Small World: Solo performances

Henry Precht

Henry Precht

By Henry Precht

BN Columnist

If you didn’t know it before, you understand it now: The power of a single individual, acting alone, can decisively influence the behavior of the world’s strongest government.

Edward J. Snowden taught us our most recent lesson in political science by, according to a top intelligence official, inflicting “great harm” on our national security.

A quiet, withdrawn computer nerd, Snowden was inspired not by some fanatical, divinely ordained, violence-relishing movement, but by his conservative belief in the American Constitution (especially the Fourth Amendment). Public debate, informed by previously hidden facts and a government responsive to the will of its people were, he said, what drove him to leak super sensitive documents. In consequence, elaborate plans were ruined, untold treasure was lost and the perfidy of Washington was exposed. But no lives were ended — at least, not yet.

Snowden acted in the tradition of past big-time leakers, Daniel Ellsberg and Bradley Manning — men who saw our government behaving badly (or, more exactly, not in accord with their opinions). They acted without the guidance of some dominating figure — except maybe Thomas Jefferson. Ellsworth and Snowden’s work has been abetted by major organs of the media. Manning is standing trial with support only from dissident media outlets although much of the press has put his Wikileaks to use on page one. The initiatives of the three men has/will change the course of government policies

Now for a moment, let me jump to the other side of the barricades to present the perspective of the loyal and diligent public servant — as I once was. In my time in the State Department, it became almost impossible during a crisis to plan and to communicate under the constant threat that your cables of instructions to the field or memos of recommendations to superior officers would appear the next day on page one of the Washington Post.

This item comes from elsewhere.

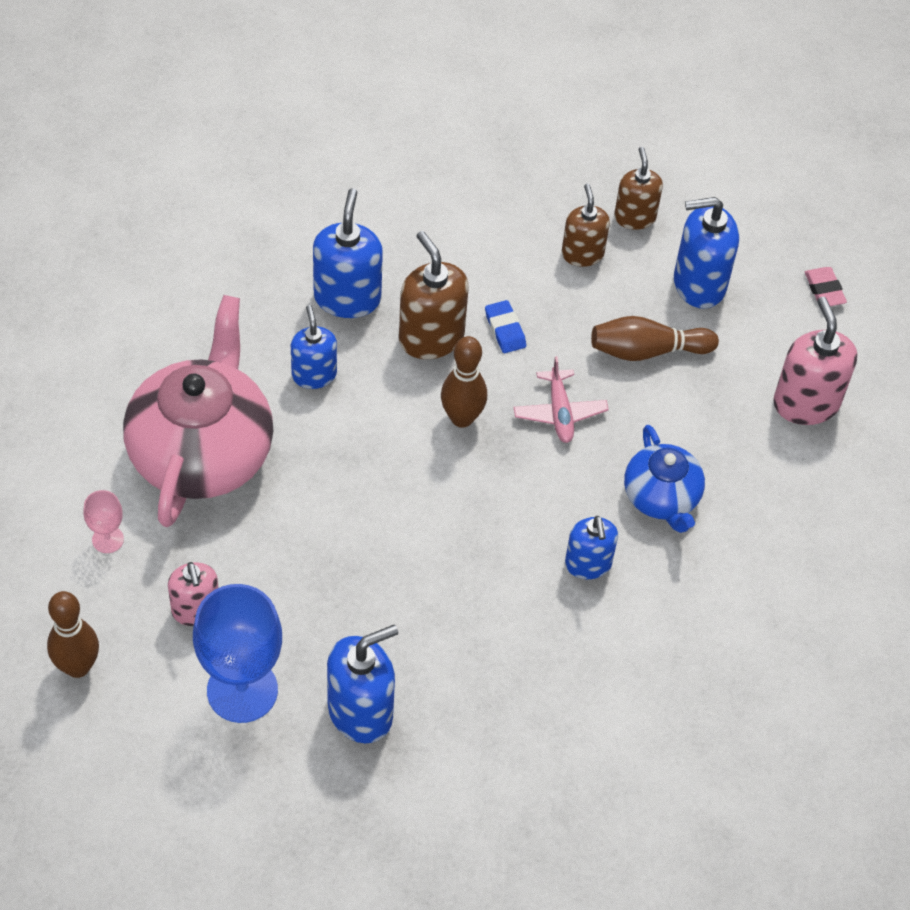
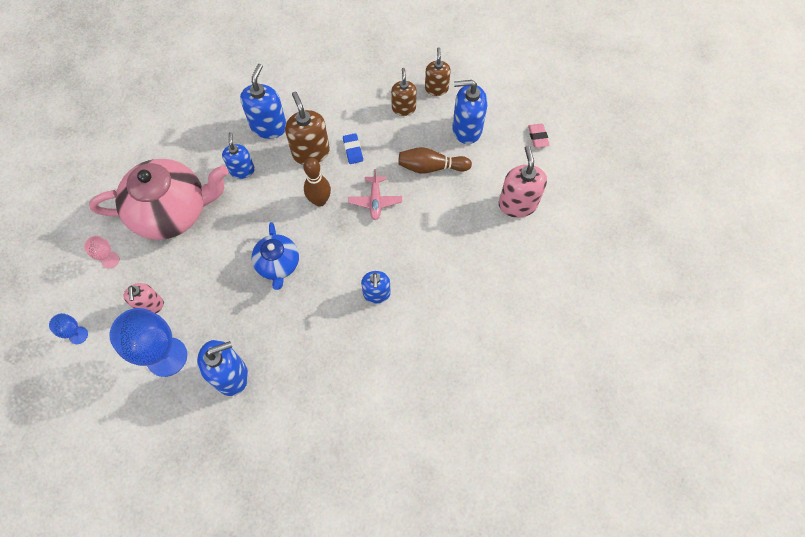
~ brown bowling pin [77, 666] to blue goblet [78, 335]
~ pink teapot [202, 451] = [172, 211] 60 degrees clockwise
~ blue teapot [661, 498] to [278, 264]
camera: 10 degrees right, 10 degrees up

If the foreign “foe” knows what you are up to, it becomes unlikely that your maneuver has much chance of succeeding. And your foreign friends will be dismayed by the lax handling of sensitive data. Foreign officials sometime succumb to the temptations of diplomats or bribes of intelligence agents to spill their beans; Americans are led to betray secrets by convictions and strong egos.

The leaker is not, of course, the only solitary saboteur of policy. Violence is a more dramatic device for grabbing the public’s attention and affecting policy. The most recent incident of that variety was the Boston massacre in which two brothers, unhappy in their lives in the United States and weakly inspired by anti-Russian terror gangs in their home country, taught themselves how to manufacture bombs, planned where to plant them and envisioned more of the same — all by themselves. No terror cell, apparently, stood behind them to guide and help.

Aggrieved youth, acting alone — or virtually so — have also seized headlines with acts of violence in England, France and Afghanistan.

This is not to say that groups like al Qaeda don’t count; they do. It does mean that the task of preventing or blocking terror plots has become infinitely more difficult. Spending upwards of $80 billion on a multitude of intelligence agencies — as the United States does — seems to be aiming at — and missing — the solitary, determined actor. We worry and pontificate about Islamic terrorists; we should spare a wrinkle on our collective brow for the aggrieved and alienated loner.

If we put into the same basket of “terrorists” those distraught gunners who have ended more American lives in recent years than certified terrorists, we would have quite a different problem. The killing of innocents in Newtown, Santa Monica and Colorado were, I submit, acts of terror. We also need to pay attention to lonely guys like those gunners who are increasingly disrupting our lives. Early background checks might help identify those gunners.

Henry Precht is a retired Foreign Service Officer.